# Problem to work on
Extract the text lines from every one of the entries below and reproduce them verbatim, leaving the pictures out of your answer.

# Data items
■ ■ ■
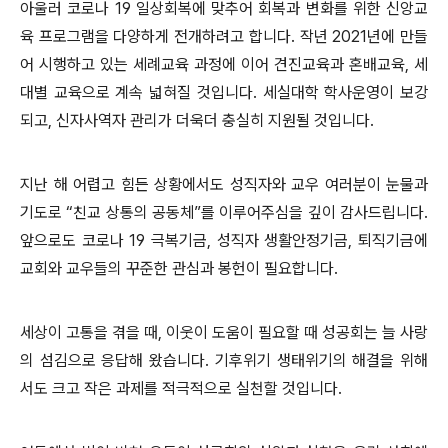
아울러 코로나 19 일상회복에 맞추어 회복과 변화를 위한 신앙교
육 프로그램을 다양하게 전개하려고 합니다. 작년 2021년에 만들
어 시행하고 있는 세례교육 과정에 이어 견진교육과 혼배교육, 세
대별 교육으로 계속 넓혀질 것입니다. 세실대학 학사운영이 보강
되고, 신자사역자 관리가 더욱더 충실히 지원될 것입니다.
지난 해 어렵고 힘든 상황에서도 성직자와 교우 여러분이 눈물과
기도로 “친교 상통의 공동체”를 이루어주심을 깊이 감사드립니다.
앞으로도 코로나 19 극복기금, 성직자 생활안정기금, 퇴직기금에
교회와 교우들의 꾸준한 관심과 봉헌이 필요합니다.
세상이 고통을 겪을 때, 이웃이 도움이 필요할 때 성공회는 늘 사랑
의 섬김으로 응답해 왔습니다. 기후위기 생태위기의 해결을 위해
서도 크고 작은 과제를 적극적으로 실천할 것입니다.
■ ■ ■
# Your solution
아울러 코로나 19 일상회복에 맞추어 회복과 변화를 위한 신앙교
육 프로그램을 다양하게 전개하려고 합니다. 작년 2021년에 만들
어 시행하고 있는 세례교육 과정에 이어 견진교육과 혼배교육, 세
대별 교육으로 계속 넓혀질 것입니다. 세실대학 학사운영이 보강
되고, 신자사역자 관리가 더욱더 충실히 지원될 것입니다.
지난 해 어렵고 힘든 상황에서도 성직자와 교우 여러분이 눈물과
기도로 “친교 상통의 공동체”를 이루어주심을 깊이 감사드립니다.
앞으로도 코로나 19 극복기금, 성직자 생활안정기금, 퇴직기금에
교회와 교우들의 꾸준한 관심과 봉헌이 필요합니다.
세상이 고통을 겪을 때, 이웃이 도움이 필요할 때 성공회는 늘 사랑
의 섬김으로 응답해 왔습니다. 기후위기 생태위기의 해결을 위해
서도 크고 작은 과제를 적극적으로 실천할 것입니다.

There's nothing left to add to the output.